The evidence identifies several model-based or specification-driven mechanisms:

• Input-format specifications: model-based generators guide test generation from a specification of the input format. [Model-based generation definition]
• Constraint-based generation: constraints can be integrated and processed by CSP/SMT solvers. [Constraint-based generation]
• Cross-instruction constraint propagation: an optimized test-generation framework can propagate constraints among multiple instructions effectively. [Cross-instruction propagation]
• Automatically obtained input models: processor manuals can be mined to obtain an input model automatically. [Manual-derived input models]

Public software-engineering work also describes model-based generation with domain-specific concepts: a language expert builds test models using a Java-based framework, after which the toolset forms a domain-specific modeling language that domain experts can use to constrain and guide generation, generate large test sets, target constrained parts of a model, or define specific tests on top of the model. [Domain-specific model guidance]

Application areas in the evidence

Processor and ISS verification

In the processor-verification setting, model-based generation appears as a way to produce processor-level stimuli more systematically than pure random generation. The cited ISS paper contrasts such approaches with coverage-guided fuzzing and reports an implementation on top of libFuzzer evaluated on three public RISC-V instruction-set simulators, finding new errors in every considered ISS, including one in the RISC-V reference simulator Spike. [ISS fuzzing comparison]

The same paper notes that coverage-guided fuzzing can operate at the binary level and is not constrained to a specific instruction subset, unlike a generator such as RISC-V Torture; this enabled checks for errors that may be masked by compiler or assembler behavior and helped reveal decoder-related issues. [Binary-level fuzzing contrast]

Web-application regression testing

Public work on FRAGGEN presents automated model-based test generation as an alternative to costly manual regression-test creation for web applications. FRAGGEN uses page-fragment-based state abstraction to infer better web-app models and generate regression test suites and oracles; the reported evaluation found more near-duplicate pages, higher model precision and recall, and robust test actions/oracles compared with whole-page techniques. [Web-app model-based generation]

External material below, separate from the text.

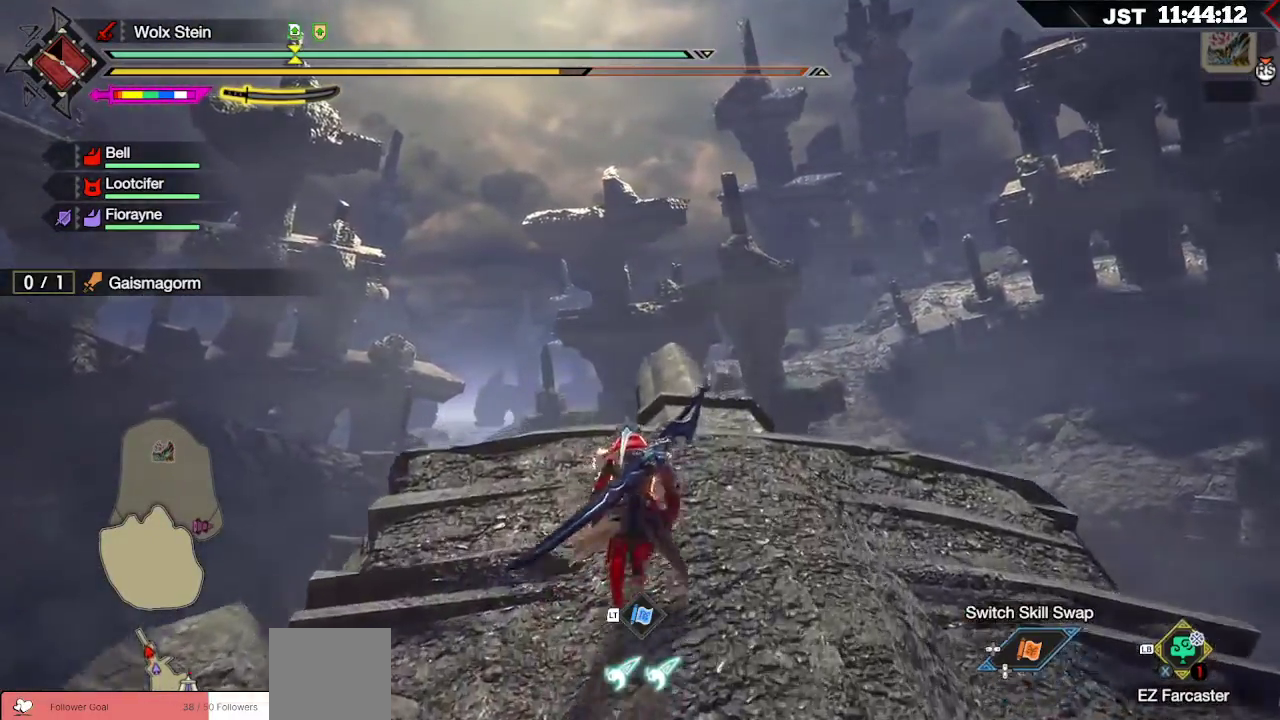
{"dt_ms": 500, "buttons": ["R1"], "left_stick": "up", "right_stick": "center", "events": []}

Relationship to adjacent techniques

Model-based generation is adjacent to other stimulus-generation methods. The ISS-verification related-work discussion lists coverage-guided test generation based on Bayesian networks and other machine-learning techniques as other notable approaches. [Adjacent stimulus-generation methods]

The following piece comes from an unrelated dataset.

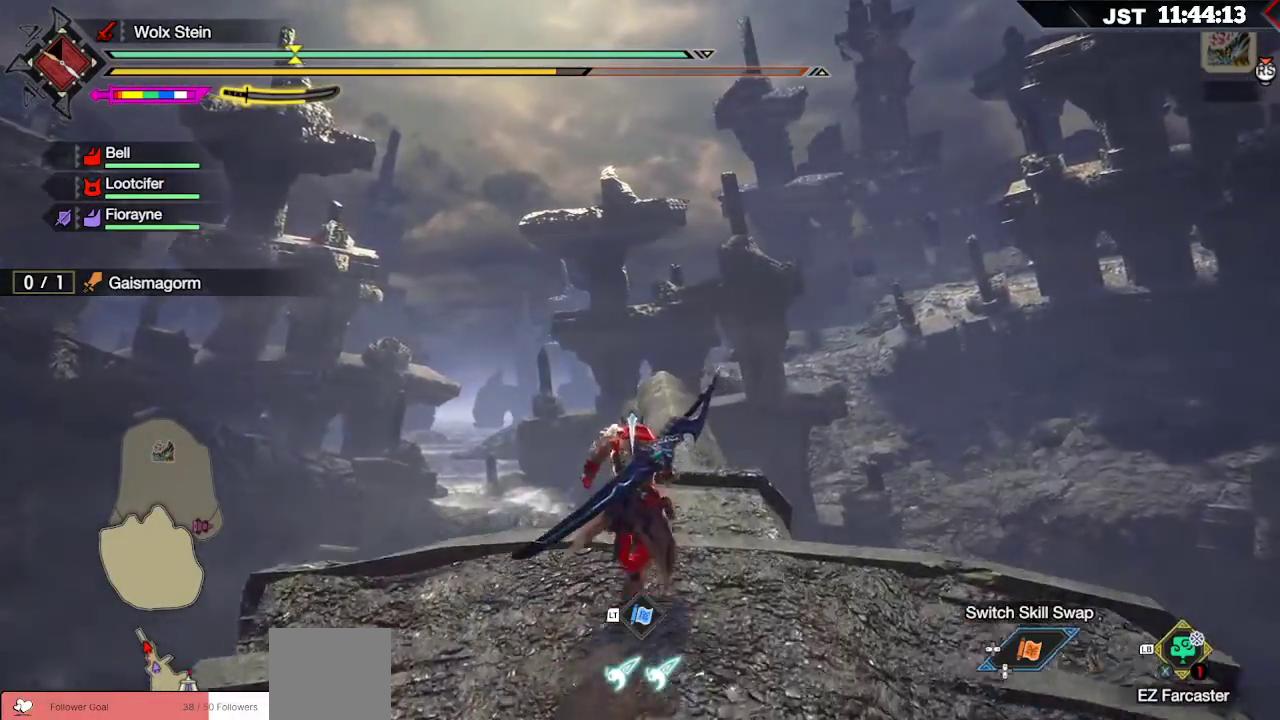
{"dt_ms": 500, "buttons": ["R1"], "left_stick": "up", "right_stick": "center"}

Compared with mutation-based coverage-guided fuzzing as described in the ISS paper, model-based generation relies on an input model or specification, while libFuzzer-style fuzzing creates binary bytestream inputs, mutates them randomly, and uses code-coverage feedback from an instrumented device under test. [Coverage-guided fuzzing contrast]

Practical tradeoff

Across the cited evidence, the practical tradeoff is that model-based test generation can direct and constrain generation through explicit models, input specifications, and solver-backed constraints, but it requires a model or a way to derive one. Coverage-guided fuzzing is presented as an alternative that uses mutation and coverage feedback, and in the ISS setting can explore binary inputs that compilers or assemblers may not normally generate. [Model effort tradeoff]